● **WHAT TO DO**
Give every line of the entries below as a JSON list of strings, one string per line, leaving out blank lines.

Intrinsic matrix estimation data:
++++++

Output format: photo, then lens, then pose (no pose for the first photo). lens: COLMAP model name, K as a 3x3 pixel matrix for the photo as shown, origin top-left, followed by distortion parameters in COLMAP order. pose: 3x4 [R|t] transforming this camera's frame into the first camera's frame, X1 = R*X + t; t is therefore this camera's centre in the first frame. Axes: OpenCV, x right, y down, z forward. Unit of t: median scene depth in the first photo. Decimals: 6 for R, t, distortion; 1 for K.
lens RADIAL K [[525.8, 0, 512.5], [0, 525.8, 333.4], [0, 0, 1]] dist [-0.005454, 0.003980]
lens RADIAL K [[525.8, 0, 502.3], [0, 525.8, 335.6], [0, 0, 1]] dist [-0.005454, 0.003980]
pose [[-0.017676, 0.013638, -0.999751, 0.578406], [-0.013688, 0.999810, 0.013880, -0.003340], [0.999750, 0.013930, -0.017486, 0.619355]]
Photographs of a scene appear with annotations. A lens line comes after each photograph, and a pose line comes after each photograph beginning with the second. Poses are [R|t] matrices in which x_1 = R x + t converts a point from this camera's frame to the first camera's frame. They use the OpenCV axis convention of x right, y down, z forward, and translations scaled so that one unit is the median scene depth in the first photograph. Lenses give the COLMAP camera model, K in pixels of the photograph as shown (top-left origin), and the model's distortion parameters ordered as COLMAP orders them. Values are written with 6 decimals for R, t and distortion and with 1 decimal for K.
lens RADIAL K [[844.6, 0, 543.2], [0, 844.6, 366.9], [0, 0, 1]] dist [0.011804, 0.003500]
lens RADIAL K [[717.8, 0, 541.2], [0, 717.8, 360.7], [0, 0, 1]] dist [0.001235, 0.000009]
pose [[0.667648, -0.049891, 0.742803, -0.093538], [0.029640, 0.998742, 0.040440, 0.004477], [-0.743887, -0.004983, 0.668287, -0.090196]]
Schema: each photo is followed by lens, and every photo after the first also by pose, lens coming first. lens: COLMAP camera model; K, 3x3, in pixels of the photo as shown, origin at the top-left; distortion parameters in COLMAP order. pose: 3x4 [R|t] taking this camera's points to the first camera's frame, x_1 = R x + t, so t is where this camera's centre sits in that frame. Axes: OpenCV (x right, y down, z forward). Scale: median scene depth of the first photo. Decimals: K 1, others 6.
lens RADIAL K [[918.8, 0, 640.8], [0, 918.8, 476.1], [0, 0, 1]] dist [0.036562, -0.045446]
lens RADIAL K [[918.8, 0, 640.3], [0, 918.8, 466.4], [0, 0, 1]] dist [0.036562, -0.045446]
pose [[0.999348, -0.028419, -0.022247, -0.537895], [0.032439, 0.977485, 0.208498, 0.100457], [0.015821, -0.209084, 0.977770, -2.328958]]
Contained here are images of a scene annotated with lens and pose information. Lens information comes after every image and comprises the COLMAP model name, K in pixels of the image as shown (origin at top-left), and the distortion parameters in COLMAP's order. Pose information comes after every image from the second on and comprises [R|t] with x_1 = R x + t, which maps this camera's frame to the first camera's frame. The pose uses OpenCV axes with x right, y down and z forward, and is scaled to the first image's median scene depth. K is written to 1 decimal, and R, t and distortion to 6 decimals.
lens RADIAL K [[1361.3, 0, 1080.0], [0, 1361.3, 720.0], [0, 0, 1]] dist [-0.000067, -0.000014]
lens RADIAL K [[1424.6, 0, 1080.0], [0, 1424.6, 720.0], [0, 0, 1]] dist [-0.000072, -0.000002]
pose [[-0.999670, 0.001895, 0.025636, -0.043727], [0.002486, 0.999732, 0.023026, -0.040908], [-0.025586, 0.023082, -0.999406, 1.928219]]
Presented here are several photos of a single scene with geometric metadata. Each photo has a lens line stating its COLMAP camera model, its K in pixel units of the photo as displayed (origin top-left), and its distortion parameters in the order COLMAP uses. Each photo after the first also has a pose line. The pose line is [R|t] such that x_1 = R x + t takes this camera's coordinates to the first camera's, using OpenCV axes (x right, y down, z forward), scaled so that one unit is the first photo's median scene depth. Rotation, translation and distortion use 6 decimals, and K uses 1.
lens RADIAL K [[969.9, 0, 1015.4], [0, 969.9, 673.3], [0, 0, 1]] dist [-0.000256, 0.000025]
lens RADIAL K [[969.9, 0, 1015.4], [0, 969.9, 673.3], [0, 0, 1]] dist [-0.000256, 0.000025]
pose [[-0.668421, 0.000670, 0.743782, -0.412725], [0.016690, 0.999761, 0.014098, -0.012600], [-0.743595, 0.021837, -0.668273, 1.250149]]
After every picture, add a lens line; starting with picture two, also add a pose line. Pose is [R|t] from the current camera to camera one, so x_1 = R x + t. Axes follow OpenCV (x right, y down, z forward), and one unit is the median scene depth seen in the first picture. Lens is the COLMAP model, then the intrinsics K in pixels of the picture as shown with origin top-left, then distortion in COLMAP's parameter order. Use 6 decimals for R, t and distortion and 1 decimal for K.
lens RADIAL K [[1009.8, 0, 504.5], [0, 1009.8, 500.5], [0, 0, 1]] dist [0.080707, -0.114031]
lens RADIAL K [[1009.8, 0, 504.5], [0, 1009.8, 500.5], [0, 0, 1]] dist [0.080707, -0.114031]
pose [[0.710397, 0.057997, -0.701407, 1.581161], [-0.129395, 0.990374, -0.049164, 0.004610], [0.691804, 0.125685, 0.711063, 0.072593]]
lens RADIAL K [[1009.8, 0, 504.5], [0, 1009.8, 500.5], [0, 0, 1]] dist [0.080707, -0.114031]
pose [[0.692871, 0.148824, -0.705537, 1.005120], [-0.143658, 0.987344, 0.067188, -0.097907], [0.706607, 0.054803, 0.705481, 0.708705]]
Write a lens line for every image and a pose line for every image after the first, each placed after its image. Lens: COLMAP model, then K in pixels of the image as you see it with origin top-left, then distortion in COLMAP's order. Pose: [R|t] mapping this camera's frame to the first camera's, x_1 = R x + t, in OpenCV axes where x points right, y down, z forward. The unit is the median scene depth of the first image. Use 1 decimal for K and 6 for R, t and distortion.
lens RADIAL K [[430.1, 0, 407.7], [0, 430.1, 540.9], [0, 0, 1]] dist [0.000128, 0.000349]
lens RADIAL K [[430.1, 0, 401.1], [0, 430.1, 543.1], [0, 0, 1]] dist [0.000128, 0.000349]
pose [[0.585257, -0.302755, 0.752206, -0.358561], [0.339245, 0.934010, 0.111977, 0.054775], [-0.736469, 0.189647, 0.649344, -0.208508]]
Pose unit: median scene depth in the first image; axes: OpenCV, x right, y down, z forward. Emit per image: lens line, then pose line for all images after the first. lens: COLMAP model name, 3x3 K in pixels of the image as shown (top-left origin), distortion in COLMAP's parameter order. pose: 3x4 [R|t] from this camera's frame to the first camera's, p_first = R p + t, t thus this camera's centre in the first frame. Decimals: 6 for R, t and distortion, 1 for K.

++++++

● **TASK SOLUTION**
[
  "Output format: photo, then lens, then pose (no pose for the first photo). lens: COLMAP model name, K as a 3x3 pixel matrix for the photo as shown, origin top-left, followed by distortion parameters in COLMAP order. pose: 3x4 [R|t] transforming this camera's frame into the first camera's frame, X1 = R*X + t; t is therefore this camera's centre in the first frame. Axes: OpenCV, x right, y down, z forward. Unit of t: median scene depth in the first photo. Decimals: 6 for R, t, distortion; 1 for K.",
  "lens RADIAL K [[525.8, 0, 512.5], [0, 525.8, 333.4], [0, 0, 1]] dist [-0.005454, 0.003980]",
  "lens RADIAL K [[525.8, 0, 502.3], [0, 525.8, 335.6], [0, 0, 1]] dist [-0.005454, 0.003980]",
  "pose [[-0.017676, 0.013638, -0.999751, 0.578406], [-0.013688, 0.999810, 0.013880, -0.003340], [0.999750, 0.013930, -0.017486, 0.619355]]",
  "Photographs of a scene appear with annotations. A lens line comes after each photograph, and a pose line comes after each photograph beginning with the second. Poses are [R|t] matrices in which x_1 = R x + t converts a point from this camera's frame to the first camera's frame. They use the OpenCV axis convention of x right, y down, z forward, and translations scaled so that one unit is the median scene depth in the first photograph. Lenses give the COLMAP camera model, K in pixels of the photograph as shown (top-left origin), and the model's distortion parameters ordered as COLMAP orders them. Values are written with 6 decimals for R, t and distortion and with 1 decimal for K.",
  "lens RADIAL K [[844.6, 0, 543.2], [0, 844.6, 366.9], [0, 0, 1]] dist [0.011804, 0.003500]",
  "lens RADIAL K [[717.8, 0, 541.2], [0, 717.8, 360.7], [0, 0, 1]] dist [0.001235, 0.000009]",
  "pose [[0.667648, -0.049891, 0.742803, -0.093538], [0.029640, 0.998742, 0.040440, 0.004477], [-0.743887, -0.004983, 0.668287, -0.090196]]",
  "Schema: each photo is followed by lens, and every photo after the first also by pose, lens coming first. lens: COLMAP camera model; K, 3x3, in pixels of the photo as shown, origin at the top-left; distortion parameters in COLMAP order. pose: 3x4 [R|t] taking this camera's points to the first camera's frame, x_1 = R x + t, so t is where this camera's centre sits in that frame. Axes: OpenCV (x right, y down, z forward). Scale: median scene depth of the first photo. Decimals: K 1, others 6.",
  "lens RADIAL K [[918.8, 0, 640.8], [0, 918.8, 476.1], [0, 0, 1]] dist [0.036562, -0.045446]",
  "lens RADIAL K [[918.8, 0, 640.3], [0, 918.8, 466.4], [0, 0, 1]] dist [0.036562, -0.045446]",
  "pose [[0.999348, -0.028419, -0.022247, -0.537895], [0.032439, 0.977485, 0.208498, 0.100457], [0.015821, -0.209084, 0.977770, -2.328958]]",
  "Contained here are images of a scene annotated with lens and pose information. Lens information comes after every image and comprises the COLMAP model name, K in pixels of the image as shown (origin at top-left), and the distortion parameters in COLMAP's order. Pose information comes after every image from the second on and comprises [R|t] with x_1 = R x + t, which maps this camera's frame to the first camera's frame. The pose uses OpenCV axes with x right, y down and z forward, and is scaled to the first image's median scene depth. K is written to 1 decimal, and R, t and distortion to 6 decimals.",
  "lens RADIAL K [[1361.3, 0, 1080.0], [0, 1361.3, 720.0], [0, 0, 1]] dist [-0.000067, -0.000014]",
  "lens RADIAL K [[1424.6, 0, 1080.0], [0, 1424.6, 720.0], [0, 0, 1]] dist [-0.000072, -0.000002]",
  "pose [[-0.999670, 0.001895, 0.025636, -0.043727], [0.002486, 0.999732, 0.023026, -0.040908], [-0.025586, 0.023082, -0.999406, 1.928219]]",
  "Presented here are several photos of a single scene with geometric metadata. Each photo has a lens line stating its COLMAP camera model, its K in pixel units of the photo as displayed (origin top-left), and its distortion parameters in the order COLMAP uses. Each photo after the first also has a pose line. The pose line is [R|t] such that x_1 = R x + t takes this camera's coordinates to the first camera's, using OpenCV axes (x right, y down, z forward), scaled so that one unit is the first photo's median scene depth. Rotation, translation and distortion use 6 decimals, and K uses 1.",
  "lens RADIAL K [[969.9, 0, 1015.4], [0, 969.9, 673.3], [0, 0, 1]] dist [-0.000256, 0.000025]",
  "lens RADIAL K [[969.9, 0, 1015.4], [0, 969.9, 673.3], [0, 0, 1]] dist [-0.000256, 0.000025]",
  "pose [[-0.668421, 0.000670, 0.743782, -0.412725], [0.016690, 0.999761, 0.014098, -0.012600], [-0.743595, 0.021837, -0.668273, 1.250149]]",
  "After every picture, add a lens line; starting with picture two, also add a pose line. Pose is [R|t] from the current camera to camera one, so x_1 = R x + t. Axes follow OpenCV (x right, y down, z forward), and one unit is the median scene depth seen in the first picture. Lens is the COLMAP model, then the intrinsics K in pixels of the picture as shown with origin top-left, then distortion in COLMAP's parameter order. Use 6 decimals for R, t and distortion and 1 decimal for K.",
  "lens RADIAL K [[1009.8, 0, 504.5], [0, 1009.8, 500.5], [0, 0, 1]] dist [0.080707, -0.114031]",
  "lens RADIAL K [[1009.8, 0, 504.5], [0, 1009.8, 500.5], [0, 0, 1]] dist [0.080707, -0.114031]",
  "pose [[0.710397, 0.057997, -0.701407, 1.581161], [-0.129395, 0.990374, -0.049164, 0.004610], [0.691804, 0.125685, 0.711063, 0.072593]]",
  "lens RADIAL K [[1009.8, 0, 504.5], [0, 1009.8, 500.5], [0, 0, 1]] dist [0.080707, -0.114031]",
  "pose [[0.692871, 0.148824, -0.705537, 1.005120], [-0.143658, 0.987344, 0.067188, -0.097907], [0.706607, 0.054803, 0.705481, 0.708705]]",
  "Write a lens line for every image and a pose line for every image after the first, each placed after its image. Lens: COLMAP model, then K in pixels of the image as you see it with origin top-left, then distortion in COLMAP's order. Pose: [R|t] mapping this camera's frame to the first camera's, x_1 = R x + t, in OpenCV axes where x points right, y down, z forward. The unit is the median scene depth of the first image. Use 1 decimal for K and 6 for R, t and distortion.",
  "lens RADIAL K [[430.1, 0, 407.7], [0, 430.1, 540.9], [0, 0, 1]] dist [0.000128, 0.000349]",
  "lens RADIAL K [[430.1, 0, 401.1], [0, 430.1, 543.1], [0, 0, 1]] dist [0.000128, 0.000349]",
  "pose [[0.585257, -0.302755, 0.752206, -0.358561], [0.339245, 0.934010, 0.111977, 0.054775], [-0.736469, 0.189647, 0.649344, -0.208508]]",
  "Pose unit: median scene depth in the first image; axes: OpenCV, x right, y down, z forward. Emit per image: lens line, then pose line for all images after the first. lens: COLMAP model name, 3x3 K in pixels of the image as shown (top-left origin), distortion in COLMAP's parameter order. pose: 3x4 [R|t] from this camera's frame to the first camera's, p_first = R p + t, t thus this camera's centre in the first frame. Decimals: 6 for R, t and distortion, 1 for K."
]